[ntp:questions] Re: High NTP drift values, time resets and hwclock command
holger.koch at mails.de
Thu Jul 27 07:26:53 UTC 2006
At first I really thank you all for answering my questions.
Danny Mayer Part
> In your case you are using private addresses
> so you really don't need to bother with restrict statements in the first
> place unless you cannot trust other people in your local network in
> which case you have a social/HR problem rather than a technical one.
Ok but I dont think I have a access permission problem. The clients can
access the servers. I just want to restrict access from servers or
clients which should not access them.
> Never do this. You need to leave it to NTP to control the clock. It
> knows better what it's doing. It may very well be the main cause of your
> problems. Who advised you to do this?
The problem was some clients where never shutdown for some reason.
Thats why hardware clock was never updated and with every startup a
totally wrong time stamp was set.
Richard B. Gilbert
> OTOH setting it every ten minutes seems like overkill; if it gains or
> loses a significant amount of time in ten minutes, it's going to be
> REALLY wrong after the power has been off for an hour or two.

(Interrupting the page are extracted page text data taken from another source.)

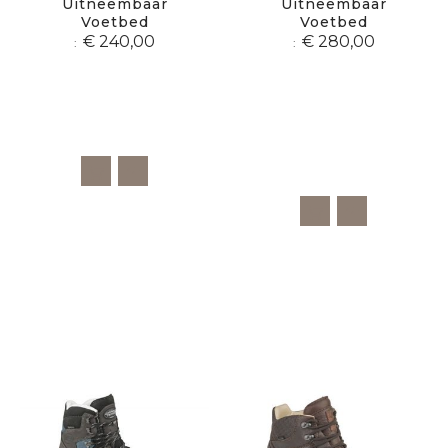
Uitneembaar
Uitneembaar
Voetbed
Voetbed
€ 240,00
€ 280,00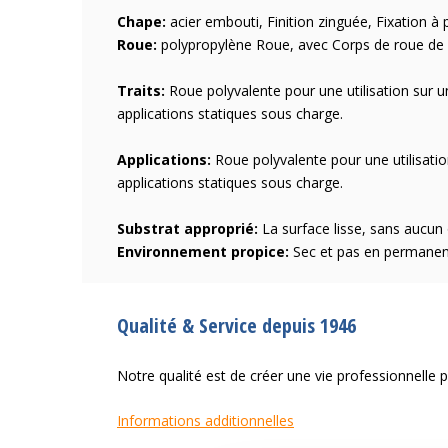
Chape:
acier embouti, Finition zinguée, Fixation à 
Roue:
polypropylène Roue, avec Corps de roue de 
Traits:
Roue polyvalente pour une utilisation sur u
applications statiques sous charge.
Applications:
Roue polyvalente pour une utilisatio
applications statiques sous charge.
Substrat approprié:
La surface lisse, sans aucun 
Environnement propice:
Sec et pas en permanenc
Qualité & Service depuis 1946
Notre qualité est de créer une vie professionnelle plu
Informations additionnelles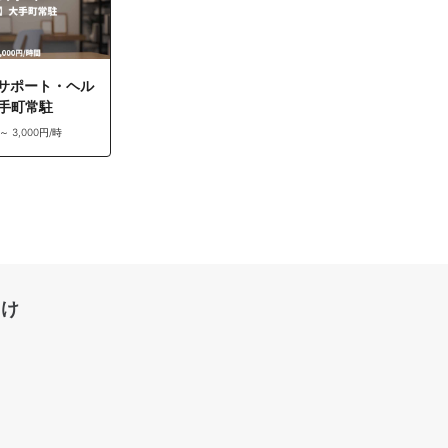
Tサポート・ヘル
手町常駐
 ～ 3,000円/時
向け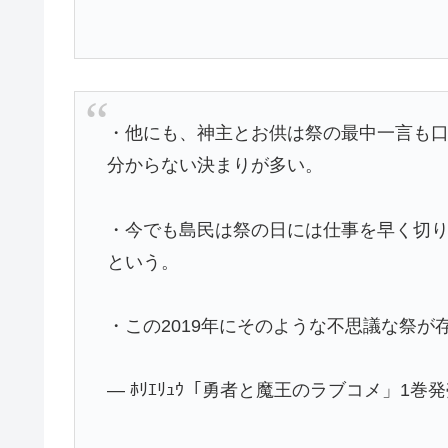
・他にも、神主とお供は祭の最中一言も
分からない決まりが多い。
・今でも島民は祭の日には仕事を早く切
という。
・この2019年にそのような不思議な祭
— ﾎﾘｴﾘｭｳ「勇者と魔王のラブコメ」1巻発売中?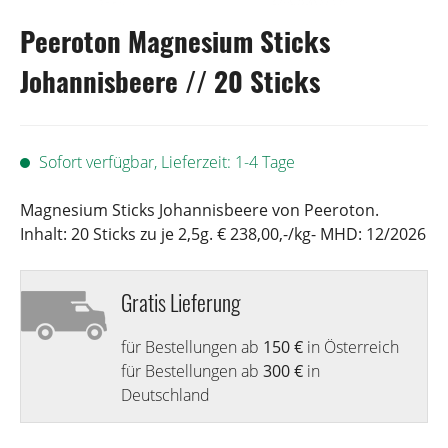
Peeroton Magnesium Sticks
Johannisbeere // 20 Sticks
Sofort verfügbar, Lieferzeit: 1-4 Tage
Magnesium Sticks Johannisbeere von Peeroton.
Inhalt: 20 Sticks zu je 2,5g. € 238,00,-/kg- MHD: 12/2026
Gratis Lieferung
für Bestellungen ab
150 €
in Österreich
für Bestellungen ab
300 €
in
Deutschland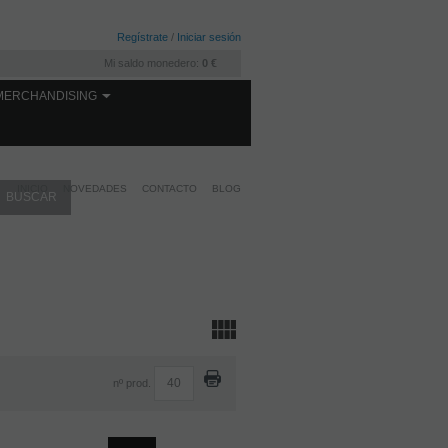
Regístrate
/
Iniciar sesión
Mi saldo monedero:
0 €
MERCHANDISING
INICIO
NOVEDADES
CONTACTO
BLOG
nº prod.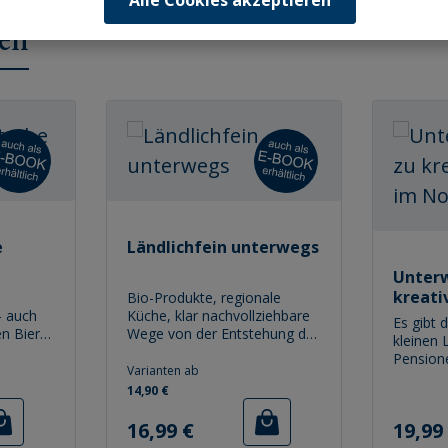
Alle Cookies akzeptieren
en
e
Ländlichfein unterwegs
Unterw
kreati
Bio-Produkte, regionale
– auch
Küche, klar nachvollziehbare
Norde
Es gibt 
n Biere!
Wege von der Entstehung des
kleinen 
elles
Lebensmittels bis auf den
Pension
Essenstisch – bewusste,
Varianten ab
Werkstä
 in
nachhaltige Ernährung erlebt
14,90 €
Entdecku
er
in den letzten Jahren einen
macht, u
Regulärer Preis:
Reguläre
der Frage
Boom, dessen Ende zum
16,99 €
19,99
auch ma
Glück nicht abzusehen ist.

Ok I will reconsider the intervall.
Steve Kostecke Part
> I'd be a bit concerned about a 25ms offset to a time server in the same
Ok it was after I added some more external servers and now it is much
smaller (1 ms). It seems it is stable now.
drift value is now around 70 PPM.
> > Jul 26 12:16:41 sb1-1 ntpd: time reset +0.481624 s
> > Jul 26 12:18:00 sb1-1 ntpd: synchronized to 192.168.130.172,
> > stratum 3
> > Jul 26 12:36:16 sb1-1 ntpd: time reset -0.197015 s
> > Jul 26 12:37:35 sb1-1 ntpd: synchronized to 192.168.130.172,
> > stratum 3
> > Jul 26 13:07:42 sb1-1 ntpd: time reset +0.263151 s
> > Jul 26 13:09:02 sb1-1 ntpd: synchronized to 192.168.130.172,
> > stratum 3
> This means that 'sb1-1' has drifted more than the default step threshold
> (128ms). Does this occur only on the "clients" or the "servers"?
It appears on server and on the clients but I assume the reason was the
artificial high ntp.drift value of the ntp server measurement.
> What OS / (kernel) version are you running? Does the hardware have any
> sort of power-management, variable processor speed, etc. ?
It is a 2.6.10 Kernel.
I am currently request information on the power management
configuration of the blades.
Can I check it by using a command?
> Some people feel that daemons have no business writing to /etc and
> should use /var. But this is not a problem.
In principle you are right. But its a configuration file which is read
when NTPD is started maybe therefore it is often written to /etc.
> > broadcastdelay 0.008
> Unneeded but not a problem.
Ok I will delete it.
> > tinker panic 0
> This command modifies the ntpd panic threshold (which is normally 1024
> seconds). Setting this to 0 disables the panic sanity check and a clock
> offset of any value will be accepted.
> Why do you feel you need this?
The problem was when ntpdate fails the server would not be able to
adapt to big offsets. But you are right I will consider the usage of -g
> > server 127.127.1.0
> > fudge 127.127.1.0 stratum 11
> You've correctly fudged the LocalCLK to a reasonable stratum. You may
> wish to fudge the LocalCLK on the two (front) servers to different
> strata (i.e. one to 11 and the other to 12) so that the clients will
> follow one of the (front) servers.
Actually thats the case. I did use for the one server 11 and for the
other one 12. What I observed was that thats sometimes not helped to
let the clients synchronizes from the lower stratum. Maybe the filter
algorithm did choose the other one for other reasons. Unfortunately I
did not really understand how the filter mechanism is working exactly.
Is there an simple description that I can understand it. ;-)
I will try to use 11 and 13 instead. Maybe 11 and 12 is to less
I think the main problem was caused by the local clock configuration
but I need it to be fault tolerant in case of temporarely ntp server
outages. This assures the client and servers follows the same time.
What makes it sometimes instable is when only one external NTP server
is responding. Then I think the local clock on both servers do decide
to dont trus the one external NTP server. Is this possible or can this
only happen if the one external Server goes insane.
I also wonder why in such cases the drift value is 500 PPM. Is it
possible that the local clock + peer + only one external server
available is the main reason for the problem.
Why can a drift value can be determined that wrong and is it possible
that the drift value is not corrected automatically if more than one
server is available again.
Again many thanks to your contributions.